ROBERT JAY LIFTON: Yes, that’s a beautiful line from a very great poet. I’ve used that throughout my career, because it’s, in a way, what my work is about. I’ve studied a lot of descents into darkness: Hiroshima, the Vietnam War, Nazi doctors, and others, Aum Shinrikyo in Japan. And I always feel there’s something to be learned from what happened. And it doesn’t mean that we’re guaranteed to make good use of our history and never do it again. It does mean that some kind of knowledge can come from it. And I see myself, in that way, as what I call a witnessing professional, trying to use my professional knowledge to bear witness to and, in some way, reveal more about this kind of darkness.

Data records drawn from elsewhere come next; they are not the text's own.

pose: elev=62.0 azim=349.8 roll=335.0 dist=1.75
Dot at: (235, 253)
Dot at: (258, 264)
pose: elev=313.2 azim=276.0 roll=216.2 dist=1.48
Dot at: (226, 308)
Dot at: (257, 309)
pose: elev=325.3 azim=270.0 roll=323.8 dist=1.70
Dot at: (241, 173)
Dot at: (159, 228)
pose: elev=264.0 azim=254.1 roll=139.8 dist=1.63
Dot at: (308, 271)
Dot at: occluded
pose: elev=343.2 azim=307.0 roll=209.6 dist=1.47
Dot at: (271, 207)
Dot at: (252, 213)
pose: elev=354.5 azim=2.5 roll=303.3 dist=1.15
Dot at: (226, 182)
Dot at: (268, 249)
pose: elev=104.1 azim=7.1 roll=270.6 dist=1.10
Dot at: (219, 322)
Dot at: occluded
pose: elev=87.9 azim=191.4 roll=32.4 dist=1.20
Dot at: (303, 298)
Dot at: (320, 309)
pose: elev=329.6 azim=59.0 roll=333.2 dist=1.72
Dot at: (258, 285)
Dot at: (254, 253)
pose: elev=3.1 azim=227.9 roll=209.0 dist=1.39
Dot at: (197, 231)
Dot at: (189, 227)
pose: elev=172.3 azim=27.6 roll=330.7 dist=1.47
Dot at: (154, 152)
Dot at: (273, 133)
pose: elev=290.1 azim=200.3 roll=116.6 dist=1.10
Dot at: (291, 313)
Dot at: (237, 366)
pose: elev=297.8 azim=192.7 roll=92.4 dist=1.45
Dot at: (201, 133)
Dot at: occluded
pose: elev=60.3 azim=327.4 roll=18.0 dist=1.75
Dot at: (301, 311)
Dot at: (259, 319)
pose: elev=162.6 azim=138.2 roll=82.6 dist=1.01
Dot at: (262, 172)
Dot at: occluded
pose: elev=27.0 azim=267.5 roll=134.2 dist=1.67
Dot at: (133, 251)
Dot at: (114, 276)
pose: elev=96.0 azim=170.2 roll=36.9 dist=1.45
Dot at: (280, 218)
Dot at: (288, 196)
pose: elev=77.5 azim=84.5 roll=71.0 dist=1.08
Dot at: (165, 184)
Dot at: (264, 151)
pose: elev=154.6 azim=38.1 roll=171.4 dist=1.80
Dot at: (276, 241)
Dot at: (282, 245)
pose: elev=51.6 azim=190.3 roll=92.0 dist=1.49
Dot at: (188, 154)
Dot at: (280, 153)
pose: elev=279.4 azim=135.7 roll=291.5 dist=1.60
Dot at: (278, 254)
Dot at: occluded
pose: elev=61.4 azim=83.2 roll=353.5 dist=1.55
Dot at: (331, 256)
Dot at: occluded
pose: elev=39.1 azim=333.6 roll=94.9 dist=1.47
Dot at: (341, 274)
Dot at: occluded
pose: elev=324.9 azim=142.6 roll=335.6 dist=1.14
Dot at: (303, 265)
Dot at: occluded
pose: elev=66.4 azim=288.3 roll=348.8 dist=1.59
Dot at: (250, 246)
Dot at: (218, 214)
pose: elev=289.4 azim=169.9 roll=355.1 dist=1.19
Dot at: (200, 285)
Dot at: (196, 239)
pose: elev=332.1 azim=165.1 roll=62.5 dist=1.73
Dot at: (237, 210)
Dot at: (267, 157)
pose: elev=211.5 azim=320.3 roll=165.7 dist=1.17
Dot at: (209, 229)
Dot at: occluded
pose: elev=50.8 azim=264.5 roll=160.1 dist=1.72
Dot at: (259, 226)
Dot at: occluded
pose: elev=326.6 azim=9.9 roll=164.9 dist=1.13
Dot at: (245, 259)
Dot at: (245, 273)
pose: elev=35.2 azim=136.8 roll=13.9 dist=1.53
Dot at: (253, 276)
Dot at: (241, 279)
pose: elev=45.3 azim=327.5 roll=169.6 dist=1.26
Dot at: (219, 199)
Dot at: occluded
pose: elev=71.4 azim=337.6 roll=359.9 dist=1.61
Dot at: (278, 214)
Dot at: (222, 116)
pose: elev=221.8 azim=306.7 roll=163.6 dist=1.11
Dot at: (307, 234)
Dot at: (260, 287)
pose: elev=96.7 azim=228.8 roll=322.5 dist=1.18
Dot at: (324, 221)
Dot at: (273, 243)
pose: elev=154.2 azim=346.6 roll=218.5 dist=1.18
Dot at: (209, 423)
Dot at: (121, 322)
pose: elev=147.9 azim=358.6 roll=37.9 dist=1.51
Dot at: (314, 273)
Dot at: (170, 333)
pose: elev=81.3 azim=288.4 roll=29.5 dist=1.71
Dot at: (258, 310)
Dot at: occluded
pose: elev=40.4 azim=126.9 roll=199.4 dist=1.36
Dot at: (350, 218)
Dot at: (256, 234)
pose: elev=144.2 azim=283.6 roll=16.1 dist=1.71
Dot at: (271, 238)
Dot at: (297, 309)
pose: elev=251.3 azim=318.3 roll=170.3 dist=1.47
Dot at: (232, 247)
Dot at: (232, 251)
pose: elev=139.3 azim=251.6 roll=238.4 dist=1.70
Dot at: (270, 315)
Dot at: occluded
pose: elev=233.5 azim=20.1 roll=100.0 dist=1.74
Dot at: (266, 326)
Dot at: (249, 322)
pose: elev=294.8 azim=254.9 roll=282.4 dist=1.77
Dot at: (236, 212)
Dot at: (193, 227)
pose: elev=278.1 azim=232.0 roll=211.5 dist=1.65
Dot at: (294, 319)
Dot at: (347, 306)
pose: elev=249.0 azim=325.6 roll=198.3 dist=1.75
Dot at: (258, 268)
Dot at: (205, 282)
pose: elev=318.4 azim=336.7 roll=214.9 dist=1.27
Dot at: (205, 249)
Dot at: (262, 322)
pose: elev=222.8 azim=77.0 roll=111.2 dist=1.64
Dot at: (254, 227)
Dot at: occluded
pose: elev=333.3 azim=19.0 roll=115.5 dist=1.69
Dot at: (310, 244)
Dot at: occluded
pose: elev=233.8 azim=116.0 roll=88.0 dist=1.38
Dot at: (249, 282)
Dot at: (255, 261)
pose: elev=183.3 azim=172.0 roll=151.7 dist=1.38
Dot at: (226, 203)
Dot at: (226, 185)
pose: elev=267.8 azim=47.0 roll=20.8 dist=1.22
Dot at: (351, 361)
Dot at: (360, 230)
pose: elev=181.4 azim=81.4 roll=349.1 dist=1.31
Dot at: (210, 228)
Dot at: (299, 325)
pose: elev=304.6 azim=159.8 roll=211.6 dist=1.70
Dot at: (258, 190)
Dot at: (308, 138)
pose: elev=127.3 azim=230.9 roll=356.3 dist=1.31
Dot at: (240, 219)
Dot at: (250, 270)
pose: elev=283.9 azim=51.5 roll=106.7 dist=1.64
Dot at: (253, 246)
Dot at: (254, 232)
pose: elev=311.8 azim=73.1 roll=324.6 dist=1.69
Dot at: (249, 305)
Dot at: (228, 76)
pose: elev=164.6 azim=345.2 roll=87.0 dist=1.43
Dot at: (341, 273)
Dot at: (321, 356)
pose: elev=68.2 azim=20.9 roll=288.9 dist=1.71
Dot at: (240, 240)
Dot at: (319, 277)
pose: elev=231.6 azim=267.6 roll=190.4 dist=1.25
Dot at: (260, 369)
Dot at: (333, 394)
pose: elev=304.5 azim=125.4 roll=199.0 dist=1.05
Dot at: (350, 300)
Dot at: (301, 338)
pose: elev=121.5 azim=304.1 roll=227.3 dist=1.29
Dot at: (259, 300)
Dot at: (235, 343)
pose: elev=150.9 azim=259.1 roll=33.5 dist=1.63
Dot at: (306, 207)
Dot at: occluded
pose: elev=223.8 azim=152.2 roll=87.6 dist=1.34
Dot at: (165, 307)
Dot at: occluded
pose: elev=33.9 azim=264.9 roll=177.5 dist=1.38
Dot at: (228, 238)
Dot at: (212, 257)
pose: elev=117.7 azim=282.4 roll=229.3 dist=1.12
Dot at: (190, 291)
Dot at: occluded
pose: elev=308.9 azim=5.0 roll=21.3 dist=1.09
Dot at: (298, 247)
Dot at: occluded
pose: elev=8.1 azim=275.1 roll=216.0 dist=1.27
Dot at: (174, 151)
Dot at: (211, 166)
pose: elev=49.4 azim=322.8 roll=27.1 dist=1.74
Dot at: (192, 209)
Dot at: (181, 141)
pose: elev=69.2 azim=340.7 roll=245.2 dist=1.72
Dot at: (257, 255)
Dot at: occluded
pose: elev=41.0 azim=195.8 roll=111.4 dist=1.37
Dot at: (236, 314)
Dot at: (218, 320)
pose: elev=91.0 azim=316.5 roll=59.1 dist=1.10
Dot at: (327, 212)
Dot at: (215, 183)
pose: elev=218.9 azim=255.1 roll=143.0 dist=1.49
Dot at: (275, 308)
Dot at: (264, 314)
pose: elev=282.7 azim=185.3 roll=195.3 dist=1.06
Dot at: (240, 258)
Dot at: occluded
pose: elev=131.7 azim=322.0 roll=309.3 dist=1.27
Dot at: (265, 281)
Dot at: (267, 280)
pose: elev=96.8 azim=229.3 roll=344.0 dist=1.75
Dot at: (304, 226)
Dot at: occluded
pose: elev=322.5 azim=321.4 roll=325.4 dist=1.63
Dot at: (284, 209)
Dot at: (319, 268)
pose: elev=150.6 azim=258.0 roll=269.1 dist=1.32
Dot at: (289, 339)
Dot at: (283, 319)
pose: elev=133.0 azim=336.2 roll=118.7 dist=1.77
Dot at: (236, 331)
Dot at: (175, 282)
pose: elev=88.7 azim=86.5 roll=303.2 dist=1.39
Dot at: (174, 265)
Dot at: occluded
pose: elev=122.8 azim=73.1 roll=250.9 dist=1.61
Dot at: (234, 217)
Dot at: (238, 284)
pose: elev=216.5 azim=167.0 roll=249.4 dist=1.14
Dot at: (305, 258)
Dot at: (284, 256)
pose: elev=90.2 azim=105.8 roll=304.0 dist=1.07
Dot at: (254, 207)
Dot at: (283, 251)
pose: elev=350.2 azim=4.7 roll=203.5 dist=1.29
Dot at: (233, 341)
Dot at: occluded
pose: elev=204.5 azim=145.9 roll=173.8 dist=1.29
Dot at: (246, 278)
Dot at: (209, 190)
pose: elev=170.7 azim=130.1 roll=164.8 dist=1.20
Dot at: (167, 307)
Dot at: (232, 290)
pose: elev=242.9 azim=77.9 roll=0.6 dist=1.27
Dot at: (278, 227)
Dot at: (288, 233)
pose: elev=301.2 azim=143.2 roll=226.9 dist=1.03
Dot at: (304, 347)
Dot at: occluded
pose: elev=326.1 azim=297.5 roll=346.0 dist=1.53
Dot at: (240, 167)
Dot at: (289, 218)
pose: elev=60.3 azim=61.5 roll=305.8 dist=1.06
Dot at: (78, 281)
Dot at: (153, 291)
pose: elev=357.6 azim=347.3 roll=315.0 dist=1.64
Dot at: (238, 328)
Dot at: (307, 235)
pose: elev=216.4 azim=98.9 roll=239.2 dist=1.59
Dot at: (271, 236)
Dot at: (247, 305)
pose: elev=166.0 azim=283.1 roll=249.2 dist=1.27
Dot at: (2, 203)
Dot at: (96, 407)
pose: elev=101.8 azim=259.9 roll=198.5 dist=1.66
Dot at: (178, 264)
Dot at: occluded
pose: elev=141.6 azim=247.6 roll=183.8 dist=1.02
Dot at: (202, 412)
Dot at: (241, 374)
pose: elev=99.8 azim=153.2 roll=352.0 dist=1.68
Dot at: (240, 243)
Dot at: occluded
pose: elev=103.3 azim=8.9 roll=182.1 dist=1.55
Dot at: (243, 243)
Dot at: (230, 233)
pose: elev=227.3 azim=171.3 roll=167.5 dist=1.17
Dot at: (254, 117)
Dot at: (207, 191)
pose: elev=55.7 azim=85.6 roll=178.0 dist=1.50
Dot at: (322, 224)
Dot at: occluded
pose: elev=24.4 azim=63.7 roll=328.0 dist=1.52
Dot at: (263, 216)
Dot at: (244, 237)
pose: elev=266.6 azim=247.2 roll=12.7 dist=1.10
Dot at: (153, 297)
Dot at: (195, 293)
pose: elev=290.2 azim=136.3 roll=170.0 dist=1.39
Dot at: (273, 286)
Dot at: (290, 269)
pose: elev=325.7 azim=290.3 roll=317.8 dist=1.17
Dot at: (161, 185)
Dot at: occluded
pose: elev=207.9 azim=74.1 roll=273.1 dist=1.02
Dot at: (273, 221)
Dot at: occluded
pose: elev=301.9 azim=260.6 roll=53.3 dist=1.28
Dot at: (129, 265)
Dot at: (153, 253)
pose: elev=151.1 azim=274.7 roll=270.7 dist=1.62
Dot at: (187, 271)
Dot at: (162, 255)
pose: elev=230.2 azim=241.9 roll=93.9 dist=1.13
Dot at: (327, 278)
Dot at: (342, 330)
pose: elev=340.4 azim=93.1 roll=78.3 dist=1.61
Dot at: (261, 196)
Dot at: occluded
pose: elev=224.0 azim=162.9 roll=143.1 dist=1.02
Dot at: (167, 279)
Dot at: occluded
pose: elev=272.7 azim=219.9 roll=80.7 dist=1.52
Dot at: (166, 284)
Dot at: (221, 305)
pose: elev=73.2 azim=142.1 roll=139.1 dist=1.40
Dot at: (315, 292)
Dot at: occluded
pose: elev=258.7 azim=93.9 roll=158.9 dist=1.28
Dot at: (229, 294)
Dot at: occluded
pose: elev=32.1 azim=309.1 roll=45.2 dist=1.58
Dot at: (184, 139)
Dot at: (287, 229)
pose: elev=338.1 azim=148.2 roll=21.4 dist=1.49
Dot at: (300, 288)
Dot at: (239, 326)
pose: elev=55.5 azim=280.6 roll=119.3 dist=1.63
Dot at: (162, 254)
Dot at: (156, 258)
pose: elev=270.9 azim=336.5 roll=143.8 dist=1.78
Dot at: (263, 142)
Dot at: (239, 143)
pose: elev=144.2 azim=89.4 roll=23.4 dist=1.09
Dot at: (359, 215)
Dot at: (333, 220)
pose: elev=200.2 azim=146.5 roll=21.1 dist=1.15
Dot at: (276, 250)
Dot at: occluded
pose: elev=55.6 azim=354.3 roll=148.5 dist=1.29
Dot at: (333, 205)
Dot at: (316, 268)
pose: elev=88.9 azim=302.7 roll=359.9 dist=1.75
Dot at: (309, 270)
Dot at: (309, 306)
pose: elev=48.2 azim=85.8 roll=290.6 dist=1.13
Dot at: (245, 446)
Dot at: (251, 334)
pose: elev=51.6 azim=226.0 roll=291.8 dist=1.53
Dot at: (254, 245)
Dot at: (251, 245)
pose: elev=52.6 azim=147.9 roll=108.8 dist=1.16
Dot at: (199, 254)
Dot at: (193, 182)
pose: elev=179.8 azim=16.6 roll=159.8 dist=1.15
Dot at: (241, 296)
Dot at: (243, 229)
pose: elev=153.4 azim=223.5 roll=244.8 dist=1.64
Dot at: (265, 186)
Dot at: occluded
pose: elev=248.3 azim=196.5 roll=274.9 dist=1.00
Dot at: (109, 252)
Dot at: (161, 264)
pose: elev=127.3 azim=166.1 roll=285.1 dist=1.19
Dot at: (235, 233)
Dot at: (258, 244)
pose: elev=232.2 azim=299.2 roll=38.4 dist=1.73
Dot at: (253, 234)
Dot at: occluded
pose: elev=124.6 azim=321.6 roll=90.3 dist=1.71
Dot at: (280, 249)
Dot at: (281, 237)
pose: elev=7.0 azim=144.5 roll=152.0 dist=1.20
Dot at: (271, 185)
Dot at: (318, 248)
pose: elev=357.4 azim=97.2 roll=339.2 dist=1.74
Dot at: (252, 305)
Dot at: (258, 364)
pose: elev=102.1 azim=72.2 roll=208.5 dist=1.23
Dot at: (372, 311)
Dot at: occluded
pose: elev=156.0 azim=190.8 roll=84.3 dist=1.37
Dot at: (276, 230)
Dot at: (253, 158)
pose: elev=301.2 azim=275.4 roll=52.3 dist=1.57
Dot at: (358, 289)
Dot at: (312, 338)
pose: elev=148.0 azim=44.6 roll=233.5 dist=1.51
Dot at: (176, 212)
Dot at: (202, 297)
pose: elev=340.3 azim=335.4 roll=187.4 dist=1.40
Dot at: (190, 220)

AMY GOODMAN: Can you talk more about the Nazi doctors? I mean, you devote a chapter to them here. But, I mean, your work spans — well, you are 91 years old now.
ROBERT JAY LIFTON: Yes.
AMY GOODMAN: You have so much wisdom, in both experience and all you have brought to this. Tell us what we should learn from what you learned from these men.
ROBERT JAY LIFTON: With the Nazi doctors, when a German doctor who would be a member of the Nazi Party was assigned to Auschwitz, he was expected to do so-called selections and send most arriving Jews to the gas chamber. That was considered normal behavior for a doctor in Auschwitz. Some of them had difficulty with it, but, ultimately, they adapted to it. This is rendering professionals a hired gun for a malignant version of normality. And I learned that, in extreme ways, professionals can be put to use for killing rather than healing. That’s what happened in Nazi Germany. But we also saw expressions of that, not quite as fully expressed, but with American psychologists, and for a while, psychiatrists, engaging in torture, and that being an expected norm, normal behavior, for —
AMY GOODMAN: You’re talking about the American Psychological Association —
ROBERT JAY LIFTON: Yeah, I’m talking about —
AMY GOODMAN: — cooperating with President Bush.
ROBERT JAY LIFTON: That’s right. And I’m talking about both individual psychologists and psychiatrists, and then the American Psychological Association, collaborating with the torturers. I call that a scandal within a scandal. It’s a scandal that professionals are doing that, but it really shows that we have to, as professionals or as anything, recognize what our work is being used for and where it’s being put in connection with despotic behavior. The scandal within a scandal is an association, that’s supposed to watch over the ethics of a profession, joins in torture or at least protects those who join in torture.
But all that was exposed by a movement from within psychologists, from within the American Psychological Association, with the help of reasonably good leadership on the part of the American Psychiatric Association, who said it was wrong for any psychiatrist to be in the room during an interrogation that could spill over into torture.
Yes, those were examples of malignant normality, not in Nazi Germany, but in relation to democratic United States of America. And with Trump, of course, malignant normality becomes the rule, because he’s president, and what a president does tends to normalize potentially bad, evil or destructive behavior.
AMY GOODMAN: Acclaimed psychiatrist and author Robert Jay Lifton, speaking in our Democracy Now! studio in 2017, in one of his many interviews on the show. You can go to democracynow.org to see them all. Robert Jay Lifton died at his home in Cape Cod at the age of 99, survived by his partner, Nancy Rosenblum; his son, Kenneth Lifton; and four grandchildren.
That does it for our show. I’m Amy Goodman. Thanks so much for joining us.